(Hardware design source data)

───

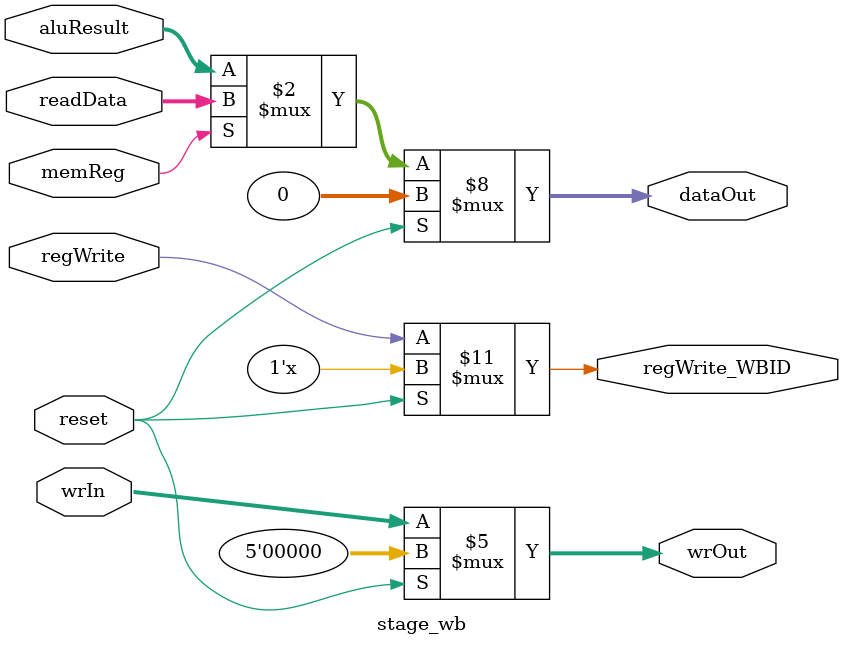
<source format=v>
`timescale 1ns / 1ps

module stage_wb(input [31:0] readData,
					 input [31:0] aluResult,
					 input memReg,
					 input regWrite,
					 input [4:0] wrIn,
					 input reset,
					 output reg regWrite_WBID,
					 output reg [31:0] dataOut,
					 output reg [4:0] wrOut
    );

initial regWrite_WBID = 0;
always @(*)
	begin
		if (reset) begin
			dataOut = 0;
			wrOut = 0;
		end
		else begin
			dataOut = memReg ? readData : aluResult;
			wrOut = wrIn;
			regWrite_WBID = regWrite;
		end
	end

endmodule

</source>
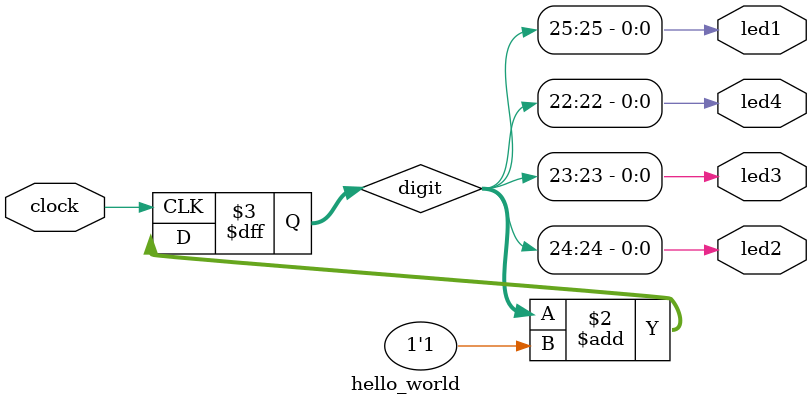
<source format=sv>
module hello_world(
	input logic clock,

	output logic led1,
	output logic led2,
	output logic led3,
	output logic led4
);

	logic [25:0] digit; // 26 bits: 2^26 = 67'108'864
	/* Clock 100 MHz */
	/* 1 / 100'000'000 = _|-| 10 ns */
	/* 10 ns * 67'108'864 =  ns */

	assign led1 = digit[25];
	assign led2 = digit[24];
	assign led3 = digit[23];
	assign led4 = digit[22];

	always_ff @(posedge clock) begin
		digit <= digit + 1'b1;
	end

endmodule

</source>
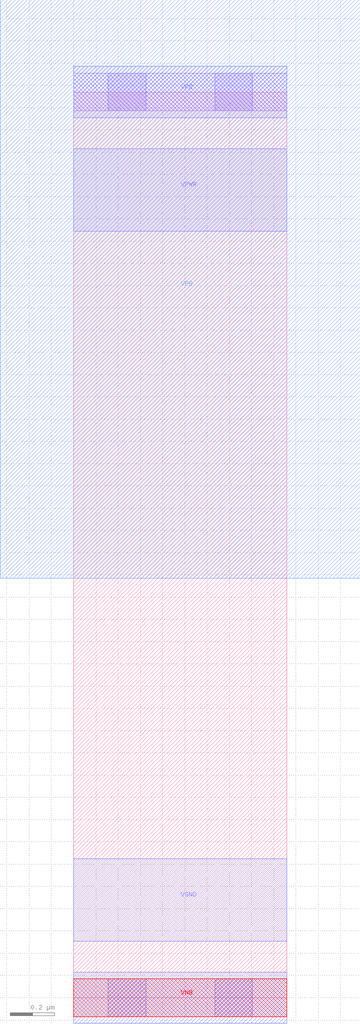
<source format=lef>
# Copyright 2020 The SkyWater PDK Authors
#
# Licensed under the Apache License, Version 2.0 (the "License");
# you may not use this file except in compliance with the License.
# You may obtain a copy of the License at
#
#     https://www.apache.org/licenses/LICENSE-2.0
#
# Unless required by applicable law or agreed to in writing, software
# distributed under the License is distributed on an "AS IS" BASIS,
# WITHOUT WARRANTIES OR CONDITIONS OF ANY KIND, either express or implied.
# See the License for the specific language governing permissions and
# limitations under the License.
#
# SPDX-License-Identifier: Apache-2.0

VERSION 5.7 ;
  NOWIREEXTENSIONATPIN ON ;
  DIVIDERCHAR "/" ;
  BUSBITCHARS "[]" ;
MACRO sky130_fd_sc_hvl__fill_2
  CLASS CORE SPACER ;
  FOREIGN sky130_fd_sc_hvl__fill_2 ;
  ORIGIN  0.000000  0.000000 ;
  SIZE  0.960000 BY  4.070000 ;
  SYMMETRY X Y ;
  SITE unithv ;
  PIN VGND
    DIRECTION INOUT ;
    USE GROUND ;
    PORT
      LAYER met1 ;
        RECT 0.000000 0.255000 0.960000 0.625000 ;
    END
  END VGND
  PIN VNB
    DIRECTION INOUT ;
    USE GROUND ;
    PORT
      LAYER met1 ;
        RECT 0.000000 -0.115000 0.960000 0.115000 ;
      LAYER pwell ;
        RECT 0.000000 -0.085000 0.960000 0.085000 ;
    END
  END VNB
  PIN VPB
    DIRECTION INOUT ;
    USE POWER ;
    PORT
      LAYER met1 ;
        RECT 0.000000 3.955000 0.960000 4.185000 ;
      LAYER nwell ;
        RECT -0.330000 1.885000 1.290000 4.485000 ;
    END
  END VPB
  PIN VPWR
    DIRECTION INOUT ;
    USE POWER ;
    PORT
      LAYER met1 ;
        RECT 0.000000 3.445000 0.960000 3.815000 ;
    END
  END VPWR
  OBS
    LAYER li1 ;
      RECT 0.000000 -0.085000 0.960000 0.085000 ;
      RECT 0.000000  3.985000 0.960000 4.155000 ;
    LAYER mcon ;
      RECT 0.155000 -0.085000 0.325000 0.085000 ;
      RECT 0.155000  3.985000 0.325000 4.155000 ;
      RECT 0.635000 -0.085000 0.805000 0.085000 ;
      RECT 0.635000  3.985000 0.805000 4.155000 ;
  END
END sky130_fd_sc_hvl__fill_2
END LIBRARY

</source>
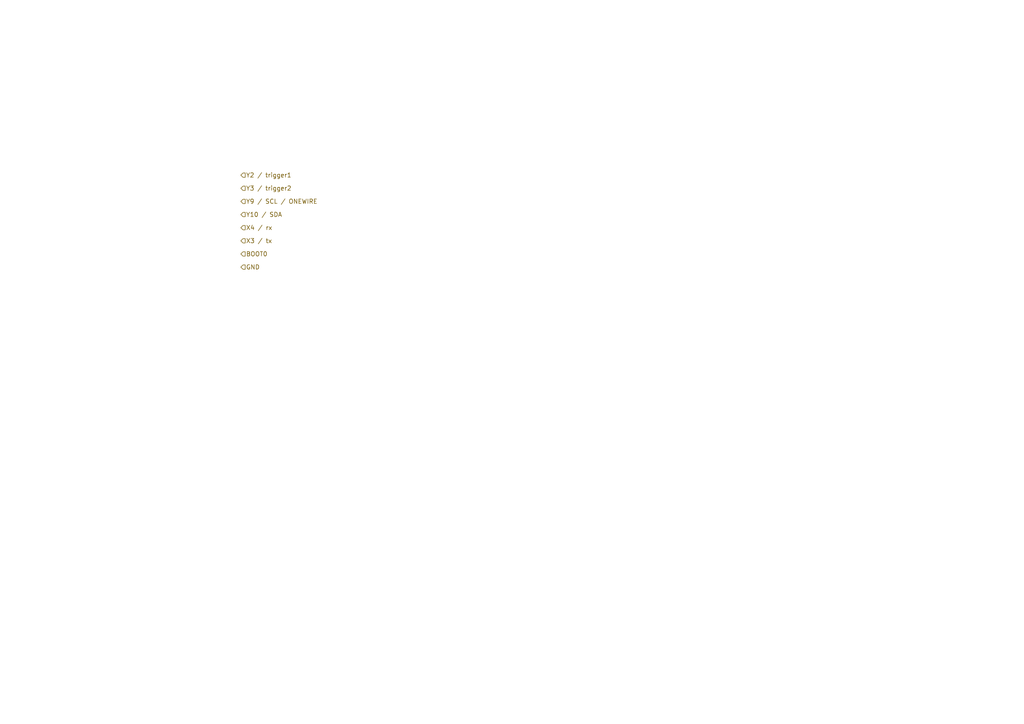
<source format=kicad_sch>
(kicad_sch
	(version 20231120)
	(generator "eeschema")
	(generator_version "8.0")
	(uuid "4d5a7d65-4e40-4fe3-87ea-340eef2af207")
	(paper "A4")
	(title_block
		(date "2024-07-16")
		(company "Hans Märki, Märki Informatik")
		(comment 1 "The MIT License (MIT)")
	)
	(lib_symbols)
	(hierarchical_label "Y10 {slash} SDA"
		(shape input)
		(at 69.85 62.23 0)
		(fields_autoplaced yes)
		(effects
			(font
				(size 1.27 1.27)
			)
			(justify left)
		)
		(uuid "14b2fad2-1700-4420-bfe1-116a0069d933")
	)
	(hierarchical_label "Y2 {slash} trigger1"
		(shape input)
		(at 69.85 50.8 0)
		(fields_autoplaced yes)
		(effects
			(font
				(size 1.27 1.27)
			)
			(justify left)
		)
		(uuid "39b4711b-85ec-45d9-a8c1-b6cc0c65d3bb")
	)
	(hierarchical_label "Y9 {slash} SCL {slash} ONEWIRE"
		(shape input)
		(at 69.85 58.42 0)
		(fields_autoplaced yes)
		(effects
			(font
				(size 1.27 1.27)
			)
			(justify left)
		)
		(uuid "669cd062-eb17-4ed4-981d-d40c52535f65")
	)
	(hierarchical_label "Y3 {slash} trigger2"
		(shape input)
		(at 69.85 54.61 0)
		(fields_autoplaced yes)
		(effects
			(font
				(size 1.27 1.27)
			)
			(justify left)
		)
		(uuid "7efc3186-5c41-46bf-a05d-8a283cd18d15")
	)
	(hierarchical_label "BOOT0"
		(shape input)
		(at 69.85 73.66 0)
		(fields_autoplaced yes)
		(effects
			(font
				(size 1.27 1.27)
			)
			(justify left)
		)
		(uuid "a542c905-abf1-4f07-ac8f-80c94ce1cbb3")
	)
	(hierarchical_label "GND"
		(shape input)
		(at 69.85 77.47 0)
		(fields_autoplaced yes)
		(effects
			(font
				(size 1.27 1.27)
			)
			(justify left)
		)
		(uuid "bae17a63-2f6c-41b6-8fa5-034cb4427b83")
	)
	(hierarchical_label "X3 {slash} tx"
		(shape input)
		(at 69.85 69.85 0)
		(fields_autoplaced yes)
		(effects
			(font
				(size 1.27 1.27)
			)
			(justify left)
		)
		(uuid "c303e097-dc39-4363-a824-881ee374a0d4")
	)
	(hierarchical_label "X4 {slash} rx"
		(shape input)
		(at 69.85 66.04 0)
		(fields_autoplaced yes)
		(effects
			(font
				(size 1.27 1.27)
			)
			(justify left)
		)
		(uuid "e0411eb4-f6ed-4fae-8296-3edc377d2a49")
	)
)

</source>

───

ABOUT THIS TASK
Each line above should be output exactly, apart from the pictures.

TASK RESULT
<source format=v>
`timescale 1ns / 1ps

module stage_wb(input [31:0] readData,
					 input [31:0] aluResult,
					 input memReg,
					 input regWrite,
					 input [4:0] wrIn,
					 input reset,
					 output reg regWrite_WBID,
					 output reg [31:0] dataOut,
					 output reg [4:0] wrOut
    );

initial regWrite_WBID = 0;
always @(*)
	begin
		if (reset) begin
			dataOut = 0;
			wrOut = 0;
		end
		else begin
			dataOut = memReg ? readData : aluResult;
			wrOut = wrIn;
			regWrite_WBID = regWrite;
		end
	end

endmodule

</source>
<source format=sv>
module hello_world(
	input logic clock,

	output logic led1,
	output logic led2,
	output logic led3,
	output logic led4
);

	logic [25:0] digit; // 26 bits: 2^26 = 67'108'864
	/* Clock 100 MHz */
	/* 1 / 100'000'000 = _|-| 10 ns */
	/* 10 ns * 67'108'864 =  ns */

	assign led1 = digit[25];
	assign led2 = digit[24];
	assign led3 = digit[23];
	assign led4 = digit[22];

	always_ff @(posedge clock) begin
		digit <= digit + 1'b1;
	end

endmodule

</source>
<source format=lef>
# Copyright 2020 The SkyWater PDK Authors
#
# Licensed under the Apache License, Version 2.0 (the "License");
# you may not use this file except in compliance with the License.
# You may obtain a copy of the License at
#
#     https://www.apache.org/licenses/LICENSE-2.0
#
# Unless required by applicable law or agreed to in writing, software
# distributed under the License is distributed on an "AS IS" BASIS,
# WITHOUT WARRANTIES OR CONDITIONS OF ANY KIND, either express or implied.
# See the License for the specific language governing permissions and
# limitations under the License.
#
# SPDX-License-Identifier: Apache-2.0

VERSION 5.7 ;
  NOWIREEXTENSIONATPIN ON ;
  DIVIDERCHAR "/" ;
  BUSBITCHARS "[]" ;
MACRO sky130_fd_sc_hvl__fill_2
  CLASS CORE SPACER ;
  FOREIGN sky130_fd_sc_hvl__fill_2 ;
  ORIGIN  0.000000  0.000000 ;
  SIZE  0.960000 BY  4.070000 ;
  SYMMETRY X Y ;
  SITE unithv ;
  PIN VGND
    DIRECTION INOUT ;
    USE GROUND ;
    PORT
      LAYER met1 ;
        RECT 0.000000 0.255000 0.960000 0.625000 ;
    END
  END VGND
  PIN VNB
    DIRECTION INOUT ;
    USE GROUND ;
    PORT
      LAYER met1 ;
        RECT 0.000000 -0.115000 0.960000 0.115000 ;
      LAYER pwell ;
        RECT 0.000000 -0.085000 0.960000 0.085000 ;
    END
  END VNB
  PIN VPB
    DIRECTION INOUT ;
    USE POWER ;
    PORT
      LAYER met1 ;
        RECT 0.000000 3.955000 0.960000 4.185000 ;
      LAYER nwell ;
        RECT -0.330000 1.885000 1.290000 4.485000 ;
    END
  END VPB
  PIN VPWR
    DIRECTION INOUT ;
    USE POWER ;
    PORT
      LAYER met1 ;
        RECT 0.000000 3.445000 0.960000 3.815000 ;
    END
  END VPWR
  OBS
    LAYER li1 ;
      RECT 0.000000 -0.085000 0.960000 0.085000 ;
      RECT 0.000000  3.985000 0.960000 4.155000 ;
    LAYER mcon ;
      RECT 0.155000 -0.085000 0.325000 0.085000 ;
      RECT 0.155000  3.985000 0.325000 4.155000 ;
      RECT 0.635000 -0.085000 0.805000 0.085000 ;
      RECT 0.635000  3.985000 0.805000 4.155000 ;
  END
END sky130_fd_sc_hvl__fill_2
END LIBRARY

</source>
<source format=kicad_sch>
(kicad_sch
	(version 20231120)
	(generator "eeschema")
	(generator_version "8.0")
	(uuid "4d5a7d65-4e40-4fe3-87ea-340eef2af207")
	(paper "A4")
	(title_block
		(date "2024-07-16")
		(company "Hans Märki, Märki Informatik")
		(comment 1 "The MIT License (MIT)")
	)
	(lib_symbols)
	(hierarchical_label "Y10 {slash} SDA"
		(shape input)
		(at 69.85 62.23 0)
		(fields_autoplaced yes)
		(effects
			(font
				(size 1.27 1.27)
			)
			(justify left)
		)
		(uuid "14b2fad2-1700-4420-bfe1-116a0069d933")
	)
	(hierarchical_label "Y2 {slash} trigger1"
		(shape input)
		(at 69.85 50.8 0)
		(fields_autoplaced yes)
		(effects
			(font
				(size 1.27 1.27)
			)
			(justify left)
		)
		(uuid "39b4711b-85ec-45d9-a8c1-b6cc0c65d3bb")
	)
	(hierarchical_label "Y9 {slash} SCL {slash} ONEWIRE"
		(shape input)
		(at 69.85 58.42 0)
		(fields_autoplaced yes)
		(effects
			(font
				(size 1.27 1.27)
			)
			(justify left)
		)
		(uuid "669cd062-eb17-4ed4-981d-d40c52535f65")
	)
	(hierarchical_label "Y3 {slash} trigger2"
		(shape input)
		(at 69.85 54.61 0)
		(fields_autoplaced yes)
		(effects
			(font
				(size 1.27 1.27)
			)
			(justify left)
		)
		(uuid "7efc3186-5c41-46bf-a05d-8a283cd18d15")
	)
	(hierarchical_label "BOOT0"
		(shape input)
		(at 69.85 73.66 0)
		(fields_autoplaced yes)
		(effects
			(font
				(size 1.27 1.27)
			)
			(justify left)
		)
		(uuid "a542c905-abf1-4f07-ac8f-80c94ce1cbb3")
	)
	(hierarchical_label "GND"
		(shape input)
		(at 69.85 77.47 0)
		(fields_autoplaced yes)
		(effects
			(font
				(size 1.27 1.27)
			)
			(justify left)
		)
		(uuid "bae17a63-2f6c-41b6-8fa5-034cb4427b83")
	)
	(hierarchical_label "X3 {slash} tx"
		(shape input)
		(at 69.85 69.85 0)
		(fields_autoplaced yes)
		(effects
			(font
				(size 1.27 1.27)
			)
			(justify left)
		)
		(uuid "c303e097-dc39-4363-a824-881ee374a0d4")
	)
	(hierarchical_label "X4 {slash} rx"
		(shape input)
		(at 69.85 66.04 0)
		(fields_autoplaced yes)
		(effects
			(font
				(size 1.27 1.27)
			)
			(justify left)
		)
		(uuid "e0411eb4-f6ed-4fae-8296-3edc377d2a49")
	)
)

</source>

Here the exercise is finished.